After having cross compiled the application and running it on the target board, as reported in the logfile_target_fcn8.txt, at run time execution of fcn8
you will see something like this:
[DNNDK] Performance profile - DPU Kernel "fcn8" DPU Task "fcn8-0"
=====================================================================================================
ID NodeName Workload(MOP) Mem(MB) RunTime(ms) Perf(GOPS) Utilization MB/S
1 block1_conv1_convolution 173.408 3.22 0.753 230.3 18.7% 4273.2
2 block1_conv2_convolution 3699.376 3.88 3.251 1137.9 92.6% 1193.5
3 block2_conv1_convolution 1849.688 2.37 1.646 1123.7 91.5% 1442.8
4 block2_conv2_convolution 3699.376 2.07 3.248 1139.0 92.7% 636.3
5 block3_conv1_convolution 1849.688 1.44 1.647 1123.1 91.4% 872.9
6 block3_conv2_convolution 3699.376 2.11 3.250 1138.3 92.6% 648.9
7 block3_conv3_convolution 3699.376 1.53 3.249 1138.6 92.7% 472.0
8 block4_conv1_convolution 1849.688 1.71 1.871 988.6 80.5% 914.9
9 block4_conv2_convolution 3699.376 3.04 3.719 994.7 81.0% 816.8
10 block4_conv3_convolution 3699.376 2.75 3.720 994.5 80.9% 739.1
11 pool4_11_convolution 2.408 0.10 0.030 80.3 6.5% 3483.8
12 block5_conv1_convolution 924.844 2.45 0.956 967.4 78.7% 2565.3
13 conv2d_transpose_2_conv2d_transpose 0.226 0.01 0.023 9.8 0.8% 556.6
14 block5_conv2_convolution 924.844 2.45 0.956 967.4 78.7% 2565.3
15 pool3_11_convolution 4.817 0.21 0.046 104.7 8.5% 4665.9
16 block5_conv3_convolution 924.844 2.38 0.957 966.4 78.6% 2487.4
17 conv6_convolution 1258.815 12.31 3.112 404.5 32.9% 3955.9
18 conv7_convolution 25.690 0.31 0.088 291.9 23.8% 3488.8
19 conv2d_transpose_1_conv2d_transpose 9.634 0.13 0.048 200.7 16.3% 2660.8
20 add_layer_add_1 0.000 0.03 0.029 0.0 0.0% 998.3
21 conv2d_transpose_3_conv2d_transpose 14.451 0.61 0.281 51.4 4.2% 2169.8
Total Nodes In Avg:
All 32009.303 47.31 32.880 973.5 79.2% 1438.9
=====================================================================================================
Vitis AI Run Time - shortly named VART - enables applications to use the unified high-level runtime API for both cloud and edge. In fact the DNNDK API are necessary to support the Legacy DNNDK examples for edge and are not portable at all on the cloud (at the time there was not yet any Vitis AI). If you use VART, the same application - as it is - can be targeted to either an edge or an Alveo card. Furthermore - and much more important - VART API abstract the CNN features at much higher level than the DNNDK API, which means a much simpler C++ code to be managed.
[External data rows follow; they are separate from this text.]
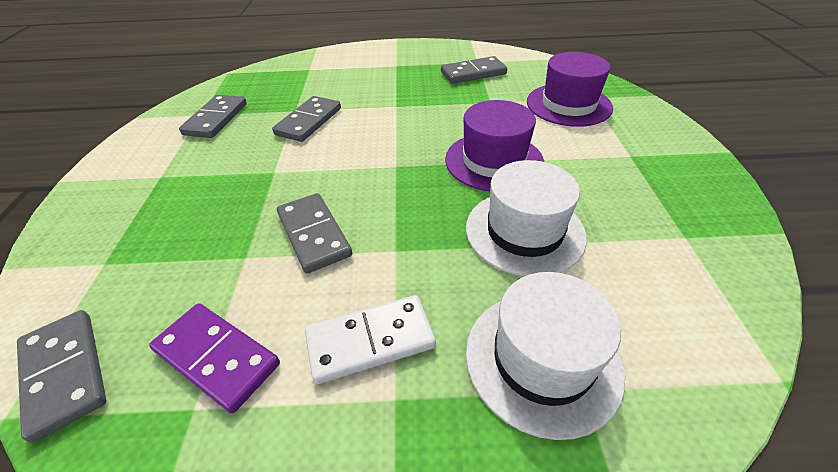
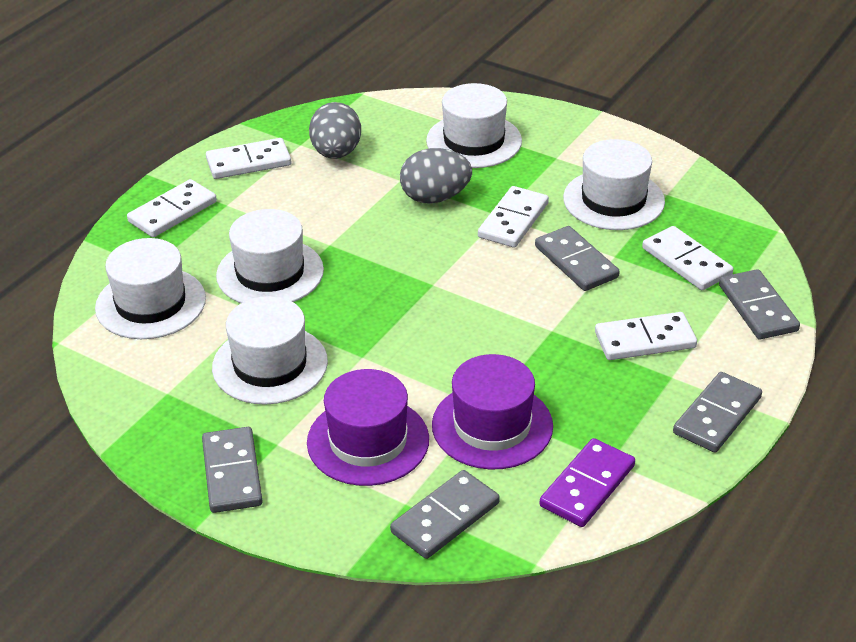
grey egg: none = 0 -> [309,102,361,159] [400,148,472,204] = 2
white domino: [305,295,436,384] = 1 -> [127,179,217,237] [206,138,291,179] [478,186,549,248] [595,312,697,360] [642,226,733,290] = 5
white hat: [466,160,587,277] [466,272,625,440] = 2 -> [95,238,206,339] [212,296,328,405] [216,209,324,303] [426,83,522,168] [563,139,665,230] = 5

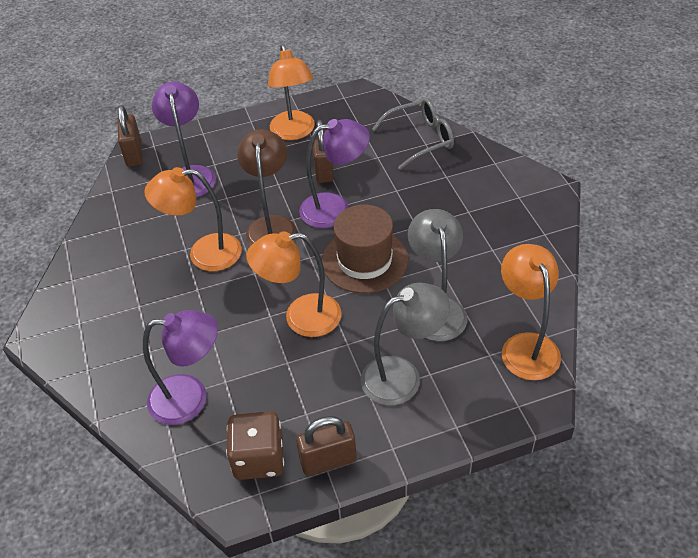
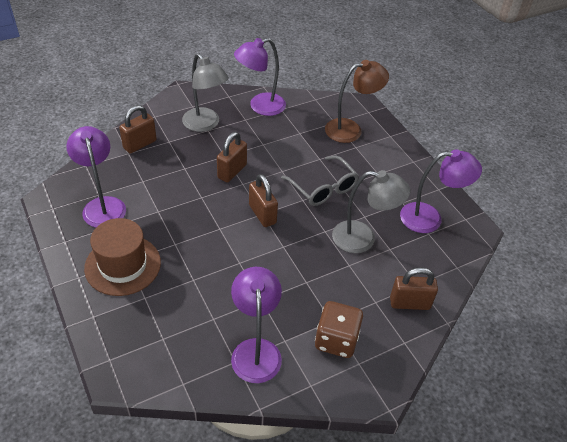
brown padlock: [118,105,143,167] [296,416,357,476] [312,120,334,183] = 3 -> [119,105,157,154] [217,132,247,182] [249,174,278,227] [390,267,438,310] = 4
orange lamp: [144,167,242,271] [246,231,342,337] [268,44,315,140] [501,244,561,380] = 4 -> none = 0
purple lamp: [143,310,218,425] [152,82,216,197] [299,119,370,228] = 3 -> [66,126,126,227] [231,267,282,383] [234,38,286,116] [400,149,482,233] = 4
The first action you have to do about VART is reading the instructions of Vitis AI VART README.md.
You can find the most recent implementation of AlexNet CNN using VART APIs in this Vitis AI 1.3 01-caffe_cats_vs_dogs tutorial.
You can find the most recent implementation of FCN8 and FCN8UPS CNNs using VART APIs in this Vitis AI 1.3 05-Keras_FCN8_UNET_segmentation tutorial.